Rise of ‘shadow banking’ brings new financial risks, experts say
A spate of recent fraud cases and bankruptcies has raised new concerns about a growing class of largely unregulated loans, with a sell-off in U.S. banking stocks bleeding into global markets this week.
A pair of regional banks this week disclosed lawsuits involving allegedly fraudulent business loans, while the failure of two companies in the automotive sector dinged some Wall Street titans, including JPMorgan.
All four cases reflect the growth of major banks’ lending to so-called non-depository financial institutions, said Chris Marinac, an analyst with the financial advisory firm Janney Montgomery Scott. Also referred to as “private credit” or “shadow banking,” it’s an example of larger, regulated banks offering loans to private companies that in many cases have a higher credit risk and little or no repayment history, Marinac said.
A recent rush of cash into private credit has lowered standards, leaving investors exposed, some analysts warn.
“The overall trend here is that in the search for yield … there has been a lack of care around underwriting standards,” said Corey Frayer, director of investor protection at the Consumer Federation of America.
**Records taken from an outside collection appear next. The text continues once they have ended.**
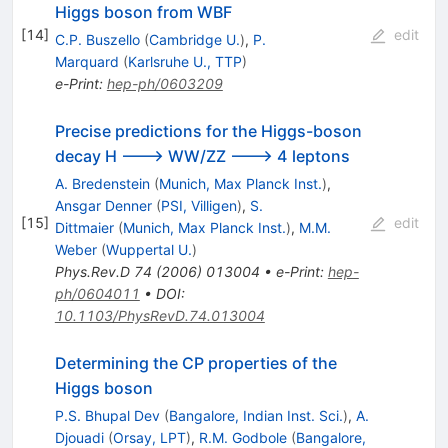
Higgs boson from WBF
[
14
]
edit
C.P. Buszello
(
Cambridge U.
)
,
P.
Marquard
(
Karlsruhe U., TTP
)
e-Print
:
hep-ph/0603209
Precise predictions for the Higgs-boson
decay H ---> WW/ZZ ---> 4 leptons
A. Bredenstein
(
Munich, Max Planck Inst.
)
,
Ansgar Denner
(
PSI, Villigen
)
,
S.
[
15
]
edit
Dittmaier
(
Munich, Max Planck Inst.
)
,
M.M.
Weber
(
Wuppertal U.
)
Phys.Rev.D
74
(
2006
)
013004
•
e-Print
:
hep-
ph/0604011
•
DOI
:
10.1103/PhysRevD.74.013004
Determining the CP properties of the
Higgs boson
P.S. Bhupal Dev
(
Bangalore, Indian Inst. Sci.
)
,
A.
Djouadi
(
Orsay, LPT
)
,
R.M. Godbole
(
Bangalore,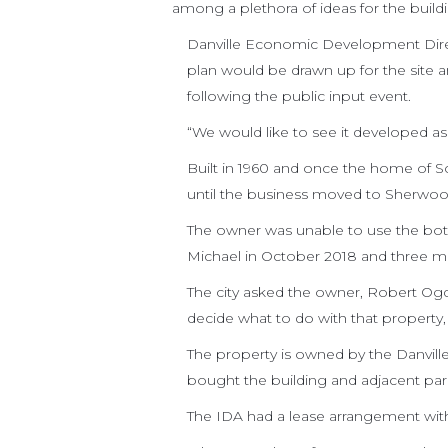
among a plethora of ideas for the buildi
Danville Economic Development Directo
plan would be drawn up for the site 
following the public input event.
“We would like to see it developed as 
Built in 1960 and once the home of Sc
until the business moved to Sherwo
The owner was unable to use the bot
Michael in October 2018 and three mo
The city asked the owner, Robert Ogde
decide what to do with that property, 
The property is owned by the Danville
bought the building and adjacent park
The IDA had a lease arrangement with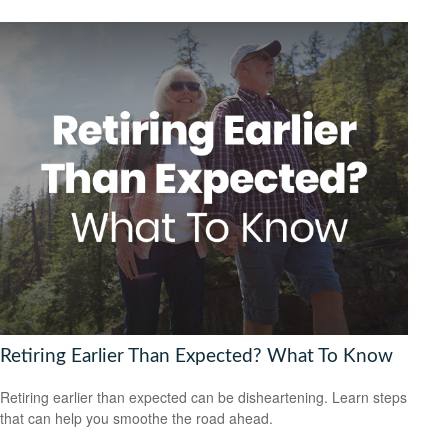
Retiring Earlier Than Expected? What To Know
Retiring earlier than expected can be disheartening. Learn steps
that can help you smoothe the road ahead.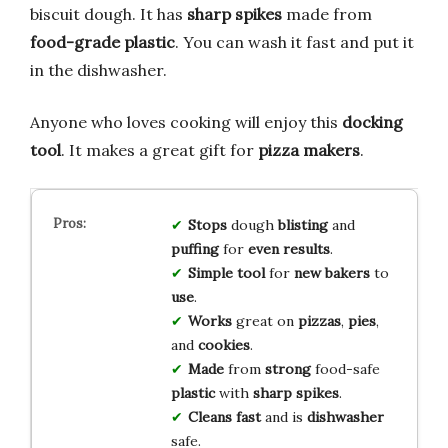
biscuit dough. It has
sharp spikes
made from
food-grade plastic
. You can wash it fast and put it
in the dishwasher.
Anyone who loves cooking will enjoy this
docking
tool
. It makes a great gift for
pizza makers
.
Stops
dough
blisting
and
puffing
for
even
results
.
Simple
tool
for
new
bakers
to
use
.
Works
great on
pizzas
,
pies
,
and
cookies
.
Made
from
strong
food-safe
plastic
with
sharp
spikes
.
Cleans
fast
and is
dishwasher
safe.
Utah-based Zions Bank disclosed Wednesday that it lost some $50 million on two commercial and industrial loans because of “apparent misrepresentations and contractual defaults” with respect to loans it made and related collateral. It also filed a lawsuit in California against several unnamed people who had guaranteed the loans. It called the incidents of alleged fraud an “isolated situation” but promised to conduct an independent investigation.